Spiking Transformer with Spatial-Temporal Attention¶
Conference: CVPR 2025
arXiv: 2409.19764
Code: None
Area: Spiking Neural Networks / Efficient Inference
Keywords: Spiking Transformer, Spatial-Temporal Attention, SNN, Energy-Efficient Inference, Surrogate Gradient
TL;DR¶
Spatially-temporally decoupled attention is integrated into the Spiking Transformer architecture. By combining spatial-temporal decoupled attention designs with a spike-driven self-attention mechanism, the approach bridges the performance gap with ANNs while preserving the energy efficiency advantages of SNNs, achieving SOTA performance on multiple vision benchmarks.
Background & Motivation¶
Background¶
Background: SNNs have attracted significant attention due to their low power consumption and biological interpretability, but a considerable accuracy gap remains compared to ANNs. Recently, Spikformer and Spike-driven Transformers have introduced attention mechanisms into SNNs, achieving notable progress.
Key Challenge: The softmax operation and floating-point multiplications in standard self-attention are incompatible with the binary spiking nature of SNNs.
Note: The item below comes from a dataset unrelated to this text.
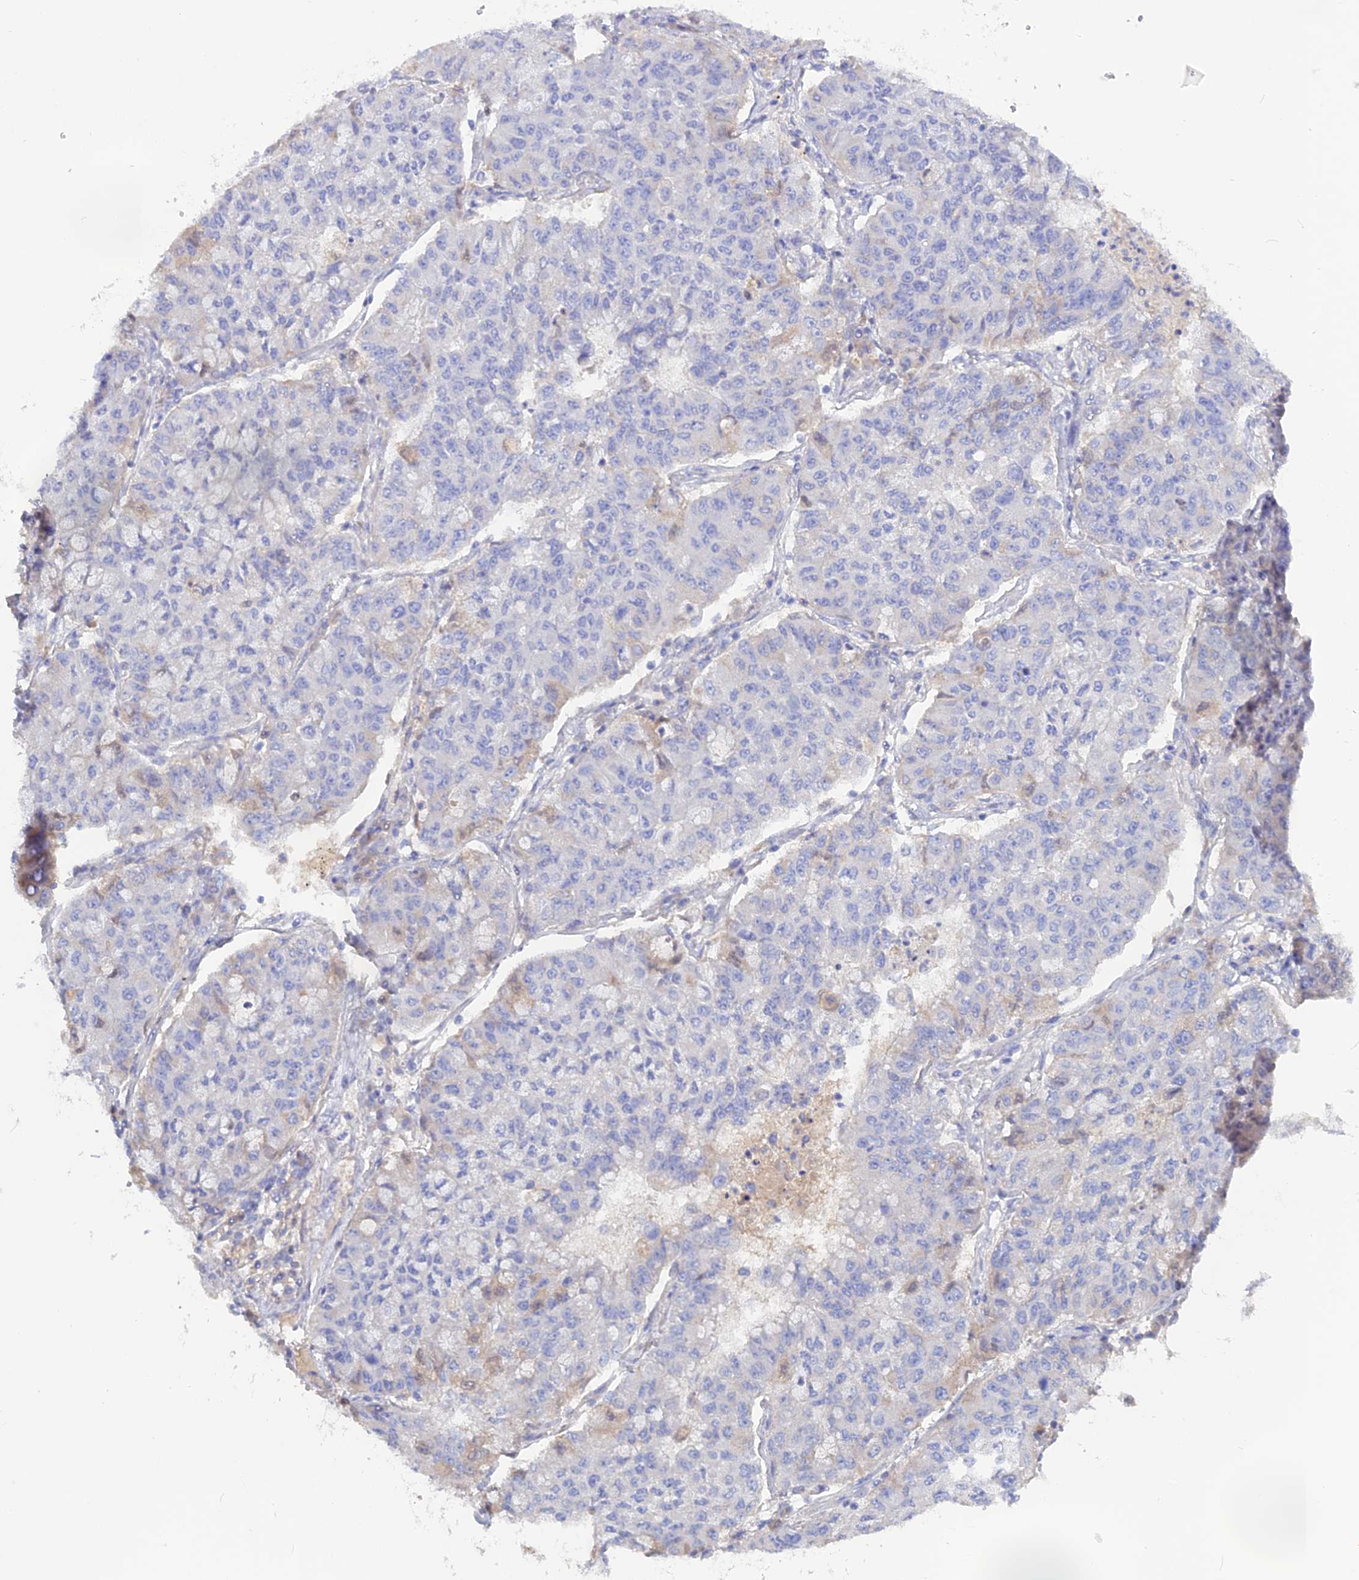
{"staining": {"intensity": "negative", "quantity": "none", "location": "none"}, "tissue": "lung cancer", "cell_type": "Tumor cells", "image_type": "cancer", "snomed": [{"axis": "morphology", "description": "Squamous cell carcinoma, NOS"}, {"axis": "topography", "description": "Lung"}], "caption": "Protein analysis of lung squamous cell carcinoma exhibits no significant expression in tumor cells.", "gene": "ADGRA1", "patient": {"sex": "male", "age": 74}}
Direct transplanting leads to a loss of energy efficiency, while simplified attention mechanisms suffer from accuracy degradation.
Mechanism: The attention mechanism is decoupled into spatial attention (capturing relationships between patches) and temporal attention (capturing dynamics across timesteps), both implemented using spike-compatible operations.
Proposed Solution¶
Goal: ### Overall Architecture Image → Spike Encoding → Multi-layer Spiking Transformer (Alternating Spatial Attention + Temporal Attention) → Classification Output.
Method¶
Overall Architecture¶
Image → Spike Encoding → Multi-layer Spiking Transformer (Alternating Spatial Attention + Temporal Attention) → Classification Output.
Key Designs¶
- Spike Spatial Attention: Uses a linear attention approximation that replaces multiplication with addition. Q, K, and V are generated using spiking convolutions, avoiding softmax.
- Spike Temporal Attention: Models the interaction between spike tokens across timesteps to capture temporal evolution patterns.
- Adaptive Membrane Potential: Learnable LIF parameters across different layers are introduced to simulate the heterogeneity of biological neurons.
- Surrogate Gradient Training: Approximates the gradient of the step function using a rectangular window function.
Loss & Training¶
Cross-entropy loss + spike sparsity regularization, optimized by SGD, with 4 timesteps.
Key Experimental Results¶
Main Results¶
| Dataset | Architecture | T | Ours | Prev. SOTA | Gain |
|---|---|---|---|---|---|
| CIFAR-10 | ResNet-19 | 4 | 96.8% | 96.5% | +0.3% |
| CIFAR-100 | ResNet-19 | 4 | 81.5% | 80.1% | +1.4% |
| ImageNet | ResNet-34 | 4 | 69.8% | 67.7% | +2.1% |
Ablation Study¶
| Configuration | CIFAR-100 acc | Description |
|---|---|---|
| Baseline SNN | 78.2% | Without attention |
| + Spatial Attention | 79.5% | +1.3% |
| + Temporal Attention | 80.3% | +2.1% |
| Full Model | 81.5% | +3.3% |
Key Findings¶
- Temporal attention delivers a higher performance contribution than spatial attention.
- The model achieves optimal performance at 4 timesteps, with significantly lower energy consumption than ANNs.
- An improvement of 2.1% is achieved on ImageNet, indicating a more pronounced advancement in large-scale tasks.
Highlights & Insights¶
- Decoupling spatial-temporal attention modularizes the design, enabling independent validation of each component.
- Spike-compatible attention preserves the energy efficiency advantages of SNNs.
- Adaptive membrane parameters enhance biological fidelity.
Limitations & Future Work¶
- An accuracy gap with ANNs still exists (approximately 6-7% on ImageNet).
- Whether the additional computational cost of attention is fully offset by the energy efficiency of the SNN requires more rigorous analysis.
- The effectiveness of temporal attention on video or event-driven data requires further validation.
Rating¶
- Novelty: ⭐⭐⭐⭐ The application of spatially-temporally decoupled attention in SNNs is novel.
- Experimental Thoroughness: ⭐⭐⭐⭐ Thorough validations across multiple datasets alongside detailed ablation studies.
- Writing Quality: ⭐⭐⭐⭐ Clearly structured.
- Value: ⭐⭐⭐⭐ Facilitates bridging the gap between SNNs and ANNs.